[INPUT FOR THIS TASK Boundary: Start]

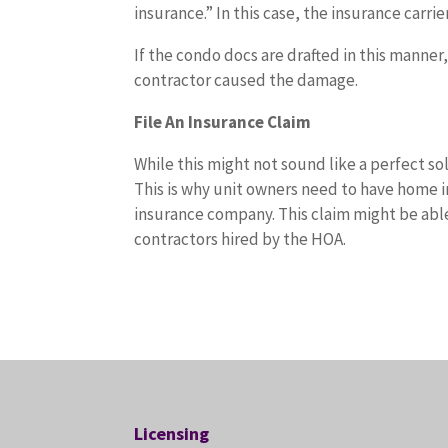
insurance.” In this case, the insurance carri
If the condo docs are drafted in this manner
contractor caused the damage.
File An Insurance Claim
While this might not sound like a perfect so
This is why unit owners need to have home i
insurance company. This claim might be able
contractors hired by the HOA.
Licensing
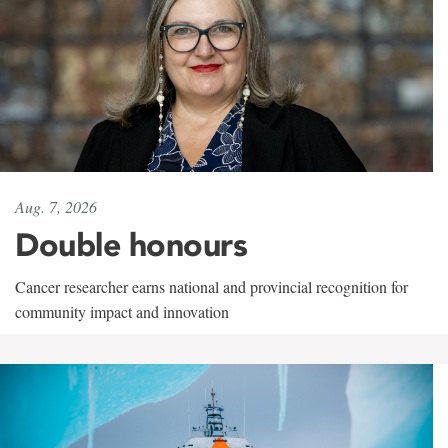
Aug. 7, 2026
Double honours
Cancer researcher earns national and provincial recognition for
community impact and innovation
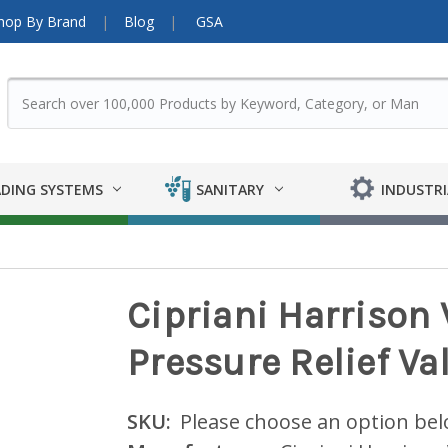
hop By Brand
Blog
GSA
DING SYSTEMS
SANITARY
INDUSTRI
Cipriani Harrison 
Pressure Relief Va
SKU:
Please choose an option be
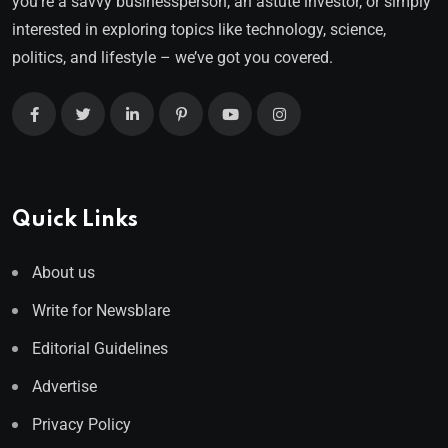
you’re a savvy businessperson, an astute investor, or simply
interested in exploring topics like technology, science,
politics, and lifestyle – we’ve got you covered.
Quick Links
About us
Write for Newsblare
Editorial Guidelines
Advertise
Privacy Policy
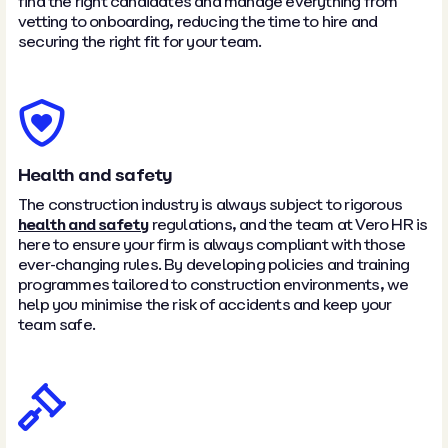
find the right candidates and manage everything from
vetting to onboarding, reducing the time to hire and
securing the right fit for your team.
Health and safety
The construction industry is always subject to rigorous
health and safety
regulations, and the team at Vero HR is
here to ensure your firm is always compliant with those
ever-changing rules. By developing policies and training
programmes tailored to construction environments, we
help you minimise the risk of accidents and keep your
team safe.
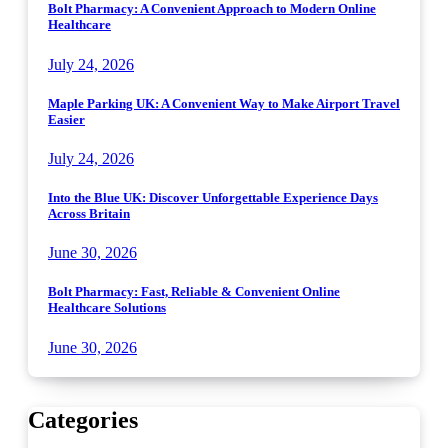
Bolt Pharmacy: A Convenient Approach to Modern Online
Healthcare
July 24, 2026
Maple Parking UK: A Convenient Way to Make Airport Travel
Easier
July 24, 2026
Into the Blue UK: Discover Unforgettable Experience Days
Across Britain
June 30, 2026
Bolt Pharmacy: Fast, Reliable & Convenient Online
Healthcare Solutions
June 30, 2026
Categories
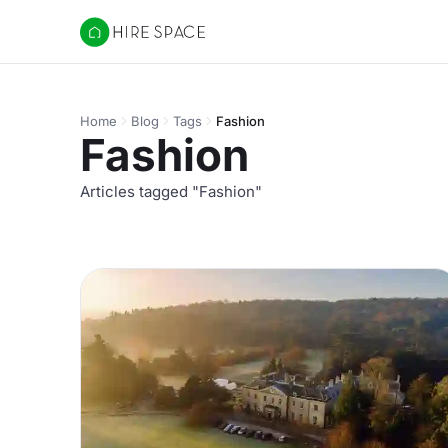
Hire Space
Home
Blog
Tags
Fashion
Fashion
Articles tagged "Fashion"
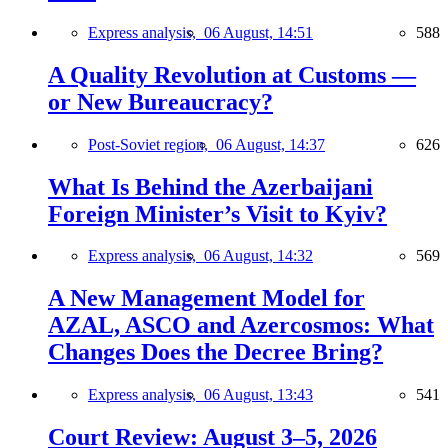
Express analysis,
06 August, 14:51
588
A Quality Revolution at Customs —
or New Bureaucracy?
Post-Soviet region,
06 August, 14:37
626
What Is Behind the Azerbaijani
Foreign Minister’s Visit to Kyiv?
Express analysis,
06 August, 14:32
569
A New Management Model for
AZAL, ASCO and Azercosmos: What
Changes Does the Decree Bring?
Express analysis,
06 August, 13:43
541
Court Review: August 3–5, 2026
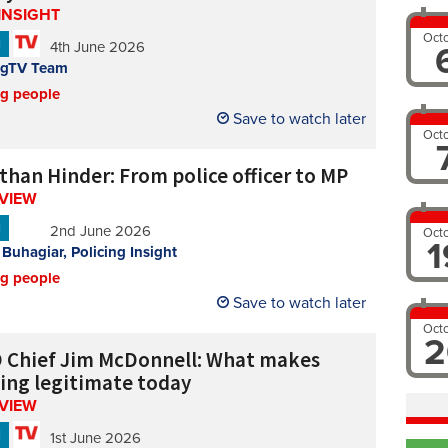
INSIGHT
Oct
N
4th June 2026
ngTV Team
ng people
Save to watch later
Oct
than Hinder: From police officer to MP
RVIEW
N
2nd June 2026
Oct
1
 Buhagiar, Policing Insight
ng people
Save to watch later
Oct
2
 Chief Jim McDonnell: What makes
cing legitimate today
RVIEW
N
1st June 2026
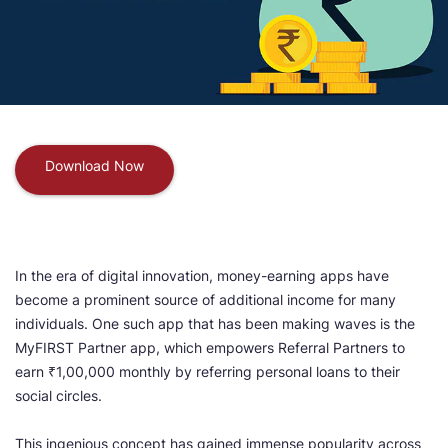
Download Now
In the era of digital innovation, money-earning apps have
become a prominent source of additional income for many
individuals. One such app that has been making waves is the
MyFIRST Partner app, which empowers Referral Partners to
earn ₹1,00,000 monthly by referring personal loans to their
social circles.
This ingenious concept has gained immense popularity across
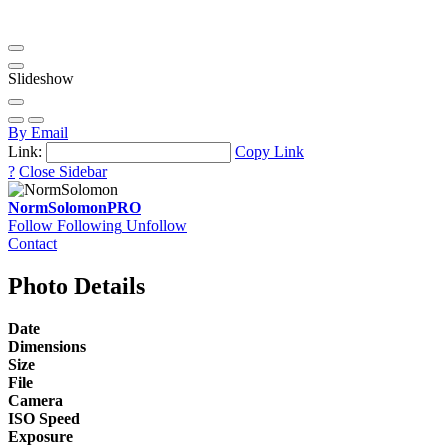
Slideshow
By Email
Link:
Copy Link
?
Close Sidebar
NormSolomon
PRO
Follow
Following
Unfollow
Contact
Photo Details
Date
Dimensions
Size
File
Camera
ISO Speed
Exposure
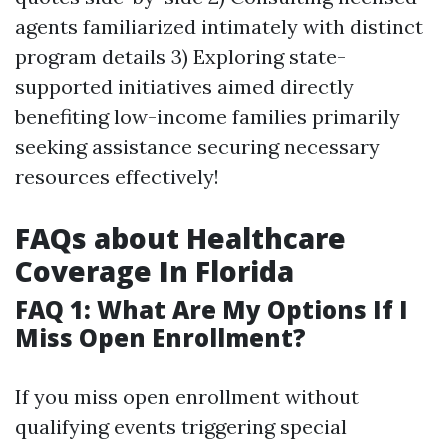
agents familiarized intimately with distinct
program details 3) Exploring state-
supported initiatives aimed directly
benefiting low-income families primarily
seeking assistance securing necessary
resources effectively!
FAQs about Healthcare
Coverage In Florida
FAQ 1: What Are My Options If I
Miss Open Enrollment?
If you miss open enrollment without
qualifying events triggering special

[INPUT FOR THIS TASK Boundary: End]

### TASK PROMPT
Restate, word for word, each line from the line containing "Across Britain" through the end of the entries above; the pictures are not part of the copy.

### EXERCISE OUTPUT
Across Britain
June 30, 2026
Bolt Pharmacy: Fast, Reliable & Convenient Online
Healthcare Solutions
June 30, 2026
Categories
Hire Space
Home
Blog
Tags
Fashion
Fashion
Articles tagged "Fashion"
Express analysis,
06 August, 14:51
588
A Quality Revolution at Customs —
or New Bureaucracy?
Post-Soviet region,
06 August, 14:37
626
What Is Behind the Azerbaijani
Foreign Minister’s Visit to Kyiv?
Express analysis,
06 August, 14:32
569
A New Management Model for
AZAL, ASCO and Azercosmos: What
Changes Does the Decree Bring?
Express analysis,
06 August, 13:43
541
Court Review: August 3–5, 2026
INSIGHT
Oct
N
4th June 2026
ngTV Team
ng people
Save to watch later
Oct
than Hinder: From police officer to MP
RVIEW
N
2nd June 2026
Oct
1
 Buhagiar, Policing Insight
ng people
Save to watch later
Oct
2
 Chief Jim McDonnell: What makes
cing legitimate today
RVIEW
N
1st June 2026
Download Now
In the era of digital innovation, money-earning apps have
become a prominent source of additional income for many
individuals. One such app that has been making waves is the
MyFIRST Partner app, which empowers Referral Partners to
earn ₹1,00,000 monthly by referring personal loans to their
social circles.
This ingenious concept has gained immense popularity across
Slideshow
By Email
Link:
Copy Link
?
Close Sidebar
NormSolomon
PRO
Follow
Following
Unfollow
Contact
Photo Details
Date
Dimensions
Size
File
Camera
ISO Speed
Exposure
agents familiarized intimately with distinct
program details 3) Exploring state-
supported initiatives aimed directly
benefiting low-income families primarily
seeking assistance securing necessary
resources effectively!
FAQs about Healthcare
Coverage In Florida
FAQ 1: What Are My Options If I
Miss Open Enrollment?
If you miss open enrollment without
qualifying events triggering special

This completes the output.